One-stop campaign financing?

Beware the apparently wholesome name. The Supreme Court decision Citizens United vs. Federal Election Commission from earlier this year, more commonly referred to as “Citizens United,” was another free market milestone toward creating the illusion that a corporation is a living, breathing and naturalized constituent. Whether or not the ruling – which was quantitatively conservative – was a product of political advocacy or clandestine forces is another matter.

Let us assume that the court’s majority opinion was indeed professional, objective and heartfelt. The problem is that “black and white” ideology does not burden itself with external validity. Any potential inequity is rationalized as if it were a force of nature and not the creation of those who profess its omnipotence. Survival of the fittest is whispered in dark corridors and “might equals right” is converted to dollars and cents.

Many of us don’t realize it, but the majority of political ads this election season are not produced or paid for by the advocated candidates’ campaigns. Those days are gone. Well-intentioned legislators put limits on individual campaign funding over the past decades, culminating with the bipartisan McCain-Feingold Act of 2002.

Traditionally, corporations and nonprofit organizations were not allowed to contribute to or produce “electioneering communications.” The Citizens United ruling overturned this safeguard, and the floodgates have opened. Innocent, populist named nonprofit organizations have spread like cancer over the last year into giant conduits of election capital.

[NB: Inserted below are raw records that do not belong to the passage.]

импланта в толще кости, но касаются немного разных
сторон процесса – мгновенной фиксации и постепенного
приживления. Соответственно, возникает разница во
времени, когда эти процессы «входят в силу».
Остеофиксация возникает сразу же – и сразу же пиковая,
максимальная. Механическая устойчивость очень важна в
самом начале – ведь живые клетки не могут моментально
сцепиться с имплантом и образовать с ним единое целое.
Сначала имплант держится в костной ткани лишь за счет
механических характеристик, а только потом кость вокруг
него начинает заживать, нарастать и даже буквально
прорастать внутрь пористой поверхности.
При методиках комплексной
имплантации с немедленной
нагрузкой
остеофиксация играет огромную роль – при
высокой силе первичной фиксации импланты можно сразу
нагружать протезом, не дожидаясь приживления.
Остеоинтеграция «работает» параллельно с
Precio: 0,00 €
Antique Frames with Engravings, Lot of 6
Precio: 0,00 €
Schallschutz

While most of the funding has been in support of conservative or established candidates, we must look beyond partisanship. This influence grab is a product of motivations inherently human and universal. The mechanism is not conscious if the user is red or blue. In the end, we have to ask ourselves, “Do we want elections to come down to which candidate will pander to the larger war chest?”

Well-intentioned people will argue money does not decide elections and the people can see through it. Unfortunately, their idealism does not translate to reality. An average House campaign will run in the millions of dollars.

A frightening statistic is that only 1 percent of challengers and 5 percent of open seat House candidates spending less than $700,000 were victorious between 1992 and 2006, according to the Americans for Campaign Reform. The post-Citizens United environment might double that threshold.

If I am a House candidate and I need to raise $2.5 million to be taken seriously in an election there are two options. First, I can attempt to raise an average of $250 from 10,000 of my constituents – try doing that as an unknown – or I can pander to one or two large nonprofit war chests by advocating to their marginal ideological or opportunistic dogma.

One-stop shopping has done wonders for Walmart, wait until you see what it does to elected officials.

Lastly, if someone is a wealthy citizen who wants to substantially influence an election, he/she is also faced with two options. They can give the maximum $2,400 to a candidate’s campaign, cross their fingers and hope for the best.

Or he/she can give tax free millions to a friendly electioneering vehicle that will barrage endless negative attack ads against their candidate’s opponent. You don’t need to call your math professor to figure out the more effective technique in this scenario.

Sadly, the vast majority of the electorate can’t compete with the large resources of transnational corporations, local elites or opportunistic billionaires. Their voice is lost in the election process completely and that is the real free speech issue at stake.

Elections must become more than a multimillion dollar dog and pony show. Access and influence are not forces of nature and must be bridled and broken until there is an acceptable, universal consensus mechanism. If not, any shred of representative government will vanish under a dark cloud of smiles and handshakes.